The second aspect of MATLAB that makes it extremely useful for fMRI analyses is that researchers can work directly with their data using the command window. The command window allows direct execution of single commands. If, after you loaded a data set from a brain into the command window, you found that it was upside down, you could flip the brain using a single MATLAB command. You can use simple commands to extract single trials from a complex data set, to calculate statistics on your data, or event to find out the value of a statistical test at different points in the brain. The command window is also very useful for testing out parts of programs as you write them, as well as for debugging problems that occur.

Key MATLAB concepts

Command Window

The command window is the basic working environment of MATLAB. This is where you will load data, run programs, execute scripts, and work with variables. It also can control changes in the working directory and other environment properties. In version 6 and later, the command window will appear in the right part of the main MATLAB window and will be accompanied by other windows. In earlier versions, the command window is all that you will see upon starting MATLAB.

Working Directory

“Working directory” refers to a location on the hard disk or network that MATLAB will load and save files. To find out your current working directory use the “print working directory” command pwd in the command window:

pwd %prints current directory.

Alternatively, on newer versions of MATLAB, there is a current directory toolbar at the top of the window that lists your working directory. This toolbar has a drop-down list of recent directories and a selection button that allows choice of any directory.

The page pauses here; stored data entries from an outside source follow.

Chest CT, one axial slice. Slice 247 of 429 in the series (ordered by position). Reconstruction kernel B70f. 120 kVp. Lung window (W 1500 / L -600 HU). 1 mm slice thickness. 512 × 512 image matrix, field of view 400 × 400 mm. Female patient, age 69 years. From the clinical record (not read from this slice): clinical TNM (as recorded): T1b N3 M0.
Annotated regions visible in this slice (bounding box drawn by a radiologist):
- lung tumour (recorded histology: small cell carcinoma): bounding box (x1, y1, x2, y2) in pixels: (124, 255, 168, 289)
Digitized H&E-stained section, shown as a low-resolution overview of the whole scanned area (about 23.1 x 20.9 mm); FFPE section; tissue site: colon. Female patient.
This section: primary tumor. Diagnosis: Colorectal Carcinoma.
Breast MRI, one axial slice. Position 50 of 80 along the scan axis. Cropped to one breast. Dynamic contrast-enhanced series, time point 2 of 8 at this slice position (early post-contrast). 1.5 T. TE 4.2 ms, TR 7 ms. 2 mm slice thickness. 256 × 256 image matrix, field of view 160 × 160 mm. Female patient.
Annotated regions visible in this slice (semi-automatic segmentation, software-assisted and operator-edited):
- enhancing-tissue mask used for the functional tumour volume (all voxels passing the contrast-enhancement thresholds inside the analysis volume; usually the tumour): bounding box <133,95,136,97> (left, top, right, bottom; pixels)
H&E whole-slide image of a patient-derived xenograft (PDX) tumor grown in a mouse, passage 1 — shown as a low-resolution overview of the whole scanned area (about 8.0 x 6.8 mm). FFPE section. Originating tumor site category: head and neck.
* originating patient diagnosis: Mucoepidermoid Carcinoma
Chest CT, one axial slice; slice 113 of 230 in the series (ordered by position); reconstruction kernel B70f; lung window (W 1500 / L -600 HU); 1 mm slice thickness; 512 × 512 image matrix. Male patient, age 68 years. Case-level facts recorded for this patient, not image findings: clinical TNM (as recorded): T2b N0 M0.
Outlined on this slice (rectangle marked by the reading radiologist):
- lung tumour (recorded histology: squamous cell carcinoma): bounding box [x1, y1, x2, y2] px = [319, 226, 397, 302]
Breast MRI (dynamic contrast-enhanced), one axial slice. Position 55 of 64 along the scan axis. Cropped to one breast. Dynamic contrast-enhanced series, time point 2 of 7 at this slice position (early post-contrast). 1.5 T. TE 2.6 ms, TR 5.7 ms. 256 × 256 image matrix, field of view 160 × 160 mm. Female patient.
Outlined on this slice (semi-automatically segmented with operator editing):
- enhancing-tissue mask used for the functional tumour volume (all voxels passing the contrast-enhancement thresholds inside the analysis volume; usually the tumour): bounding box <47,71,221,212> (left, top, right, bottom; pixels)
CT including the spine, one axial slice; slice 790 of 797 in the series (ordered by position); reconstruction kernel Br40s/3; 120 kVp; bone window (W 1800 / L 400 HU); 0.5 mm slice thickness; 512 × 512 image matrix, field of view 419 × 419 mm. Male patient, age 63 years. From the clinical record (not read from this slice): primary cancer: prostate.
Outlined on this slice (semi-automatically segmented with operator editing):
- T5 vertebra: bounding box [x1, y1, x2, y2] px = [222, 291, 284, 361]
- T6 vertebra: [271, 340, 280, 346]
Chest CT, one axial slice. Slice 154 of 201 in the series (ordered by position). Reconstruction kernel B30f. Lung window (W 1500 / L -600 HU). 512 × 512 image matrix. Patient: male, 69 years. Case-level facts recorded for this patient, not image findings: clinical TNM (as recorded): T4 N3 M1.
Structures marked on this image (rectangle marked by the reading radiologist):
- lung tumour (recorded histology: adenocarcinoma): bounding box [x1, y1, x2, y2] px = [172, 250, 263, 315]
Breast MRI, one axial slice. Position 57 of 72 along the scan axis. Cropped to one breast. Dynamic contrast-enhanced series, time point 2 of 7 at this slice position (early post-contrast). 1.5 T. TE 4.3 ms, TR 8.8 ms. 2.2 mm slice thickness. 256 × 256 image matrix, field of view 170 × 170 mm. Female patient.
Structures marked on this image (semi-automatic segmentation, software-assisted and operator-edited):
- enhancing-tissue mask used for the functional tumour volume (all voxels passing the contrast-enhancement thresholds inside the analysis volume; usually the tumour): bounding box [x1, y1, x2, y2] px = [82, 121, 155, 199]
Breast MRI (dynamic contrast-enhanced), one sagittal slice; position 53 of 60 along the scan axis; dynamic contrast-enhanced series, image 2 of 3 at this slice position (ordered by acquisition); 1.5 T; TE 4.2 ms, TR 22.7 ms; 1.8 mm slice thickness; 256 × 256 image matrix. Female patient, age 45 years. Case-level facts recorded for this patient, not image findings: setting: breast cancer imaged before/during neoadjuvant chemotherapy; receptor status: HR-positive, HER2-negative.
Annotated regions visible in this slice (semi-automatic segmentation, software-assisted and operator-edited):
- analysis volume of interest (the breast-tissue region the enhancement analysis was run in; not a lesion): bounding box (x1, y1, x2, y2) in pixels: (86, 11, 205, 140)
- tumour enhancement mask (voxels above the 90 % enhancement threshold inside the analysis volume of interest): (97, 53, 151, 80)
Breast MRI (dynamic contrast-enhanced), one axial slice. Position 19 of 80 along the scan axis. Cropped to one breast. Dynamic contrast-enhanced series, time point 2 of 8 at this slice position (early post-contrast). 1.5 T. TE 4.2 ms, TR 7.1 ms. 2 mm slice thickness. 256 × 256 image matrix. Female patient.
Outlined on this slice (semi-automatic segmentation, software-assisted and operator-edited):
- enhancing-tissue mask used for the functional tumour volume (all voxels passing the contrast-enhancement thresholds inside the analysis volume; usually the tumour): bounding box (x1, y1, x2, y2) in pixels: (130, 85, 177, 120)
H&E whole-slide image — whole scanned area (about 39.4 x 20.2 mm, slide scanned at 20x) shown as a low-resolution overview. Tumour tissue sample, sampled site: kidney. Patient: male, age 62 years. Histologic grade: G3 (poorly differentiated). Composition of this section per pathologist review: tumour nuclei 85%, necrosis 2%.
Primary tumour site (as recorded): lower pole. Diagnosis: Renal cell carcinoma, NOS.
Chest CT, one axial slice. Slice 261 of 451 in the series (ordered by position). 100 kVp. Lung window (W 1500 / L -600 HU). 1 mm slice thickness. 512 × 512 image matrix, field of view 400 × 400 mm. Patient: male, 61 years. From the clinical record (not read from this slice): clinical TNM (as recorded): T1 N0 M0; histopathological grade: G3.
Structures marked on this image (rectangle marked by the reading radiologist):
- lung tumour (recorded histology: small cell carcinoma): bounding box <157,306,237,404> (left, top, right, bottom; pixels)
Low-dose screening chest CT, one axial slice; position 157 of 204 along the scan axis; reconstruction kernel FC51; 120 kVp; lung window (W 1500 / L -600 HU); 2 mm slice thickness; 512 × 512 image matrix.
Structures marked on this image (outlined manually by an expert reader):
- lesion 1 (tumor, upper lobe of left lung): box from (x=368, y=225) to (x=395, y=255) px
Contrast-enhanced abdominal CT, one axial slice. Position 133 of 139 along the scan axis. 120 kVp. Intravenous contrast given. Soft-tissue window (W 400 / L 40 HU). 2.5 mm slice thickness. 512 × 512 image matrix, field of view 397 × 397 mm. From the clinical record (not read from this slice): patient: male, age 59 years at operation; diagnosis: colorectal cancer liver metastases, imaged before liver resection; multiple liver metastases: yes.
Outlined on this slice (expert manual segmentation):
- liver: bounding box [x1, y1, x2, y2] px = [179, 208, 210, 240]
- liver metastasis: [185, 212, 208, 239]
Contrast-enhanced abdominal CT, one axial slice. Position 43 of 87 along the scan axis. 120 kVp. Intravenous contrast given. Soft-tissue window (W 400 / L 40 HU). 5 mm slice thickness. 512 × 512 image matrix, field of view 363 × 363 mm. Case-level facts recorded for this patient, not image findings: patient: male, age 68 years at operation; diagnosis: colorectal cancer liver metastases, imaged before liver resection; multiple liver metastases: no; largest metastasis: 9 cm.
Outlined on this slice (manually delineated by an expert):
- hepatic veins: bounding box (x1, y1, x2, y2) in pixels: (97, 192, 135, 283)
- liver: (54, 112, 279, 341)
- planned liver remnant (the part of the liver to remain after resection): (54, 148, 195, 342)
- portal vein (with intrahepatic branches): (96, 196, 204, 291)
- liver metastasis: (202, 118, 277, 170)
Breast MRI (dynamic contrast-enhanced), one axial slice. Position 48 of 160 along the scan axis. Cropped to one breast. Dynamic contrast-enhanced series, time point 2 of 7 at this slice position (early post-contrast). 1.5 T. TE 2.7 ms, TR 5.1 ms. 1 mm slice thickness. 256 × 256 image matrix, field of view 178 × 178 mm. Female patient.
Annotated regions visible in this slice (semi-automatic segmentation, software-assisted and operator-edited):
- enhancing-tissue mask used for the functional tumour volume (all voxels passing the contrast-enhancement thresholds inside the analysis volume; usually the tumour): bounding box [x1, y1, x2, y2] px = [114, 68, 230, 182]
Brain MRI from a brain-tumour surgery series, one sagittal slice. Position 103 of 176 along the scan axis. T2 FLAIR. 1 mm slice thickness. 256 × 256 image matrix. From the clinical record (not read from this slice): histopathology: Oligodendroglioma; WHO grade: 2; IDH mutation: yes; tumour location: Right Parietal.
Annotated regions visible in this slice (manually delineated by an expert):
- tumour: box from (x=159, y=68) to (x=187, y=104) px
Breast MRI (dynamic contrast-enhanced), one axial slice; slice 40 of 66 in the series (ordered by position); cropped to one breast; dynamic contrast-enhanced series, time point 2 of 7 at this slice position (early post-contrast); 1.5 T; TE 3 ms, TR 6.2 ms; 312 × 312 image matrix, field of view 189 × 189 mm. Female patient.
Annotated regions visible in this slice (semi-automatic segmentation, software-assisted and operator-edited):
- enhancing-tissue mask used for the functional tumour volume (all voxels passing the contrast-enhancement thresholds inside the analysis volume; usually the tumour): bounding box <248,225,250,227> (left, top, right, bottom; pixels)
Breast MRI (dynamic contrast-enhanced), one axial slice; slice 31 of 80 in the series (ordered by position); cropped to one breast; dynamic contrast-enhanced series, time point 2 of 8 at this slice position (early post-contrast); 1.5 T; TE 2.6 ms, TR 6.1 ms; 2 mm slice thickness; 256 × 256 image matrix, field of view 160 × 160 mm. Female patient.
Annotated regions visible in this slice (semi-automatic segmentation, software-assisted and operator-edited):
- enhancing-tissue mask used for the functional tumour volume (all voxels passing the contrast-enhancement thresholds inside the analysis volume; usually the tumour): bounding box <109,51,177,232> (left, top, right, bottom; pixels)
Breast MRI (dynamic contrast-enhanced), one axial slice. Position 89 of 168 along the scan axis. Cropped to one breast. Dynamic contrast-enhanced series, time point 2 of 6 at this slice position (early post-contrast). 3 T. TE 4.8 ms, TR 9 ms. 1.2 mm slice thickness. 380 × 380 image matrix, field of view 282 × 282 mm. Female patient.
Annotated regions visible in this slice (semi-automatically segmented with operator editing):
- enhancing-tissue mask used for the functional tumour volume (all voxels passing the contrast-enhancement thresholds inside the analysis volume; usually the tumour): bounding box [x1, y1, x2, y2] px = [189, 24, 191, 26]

Note that MATLAB cannot write to some write-protected directories, including anything on the C:\ drives of BIAC computers. For that reason you may need to change your working directory to some other location before using some programs, such as SPM. To change the directory, use the cd command and list whatever directory you want to change to:

cd d:\ %change current directory

Path

MATLAB maintains a list of possible disk locations for programs, scripts, etc., in the variable “path”. To see this list, just use the path command:

path %prints out current path.

You will see a large list of file locations. On the BIAC computers, most of these will be in the “C:\Program Files\MATLAB” directory, but there may be others. If you type a program or function's name into the command window, MATLAB will search through all of these directories to find it. So, if you want to use programs from a given directory over and over, you should add it to your path.

addpath \\BROCA\Programs\User_Scripts\dias %adds directory to path

If you want to see in which directory a program is stored, use the which command. This command is useful when there may be multiple versions of a program on the hard disk.

which showsrs %prints out directory containing program “showsrs”

Variables

Matlab stores information in variables that can be accessed through the command window (or through programs, scripts, etc.). Variables can be created in many ways. A simple way to create a variable is to assign some value.

a = 123 % creates a variable “a” which stores the numeric value 123

Note that both variable names and function names are case sensitive. If you now type a in the command window, it will print the value of a, ans = 123. If you type A, it will give an error: “??? Undefined function or variable 'A'.”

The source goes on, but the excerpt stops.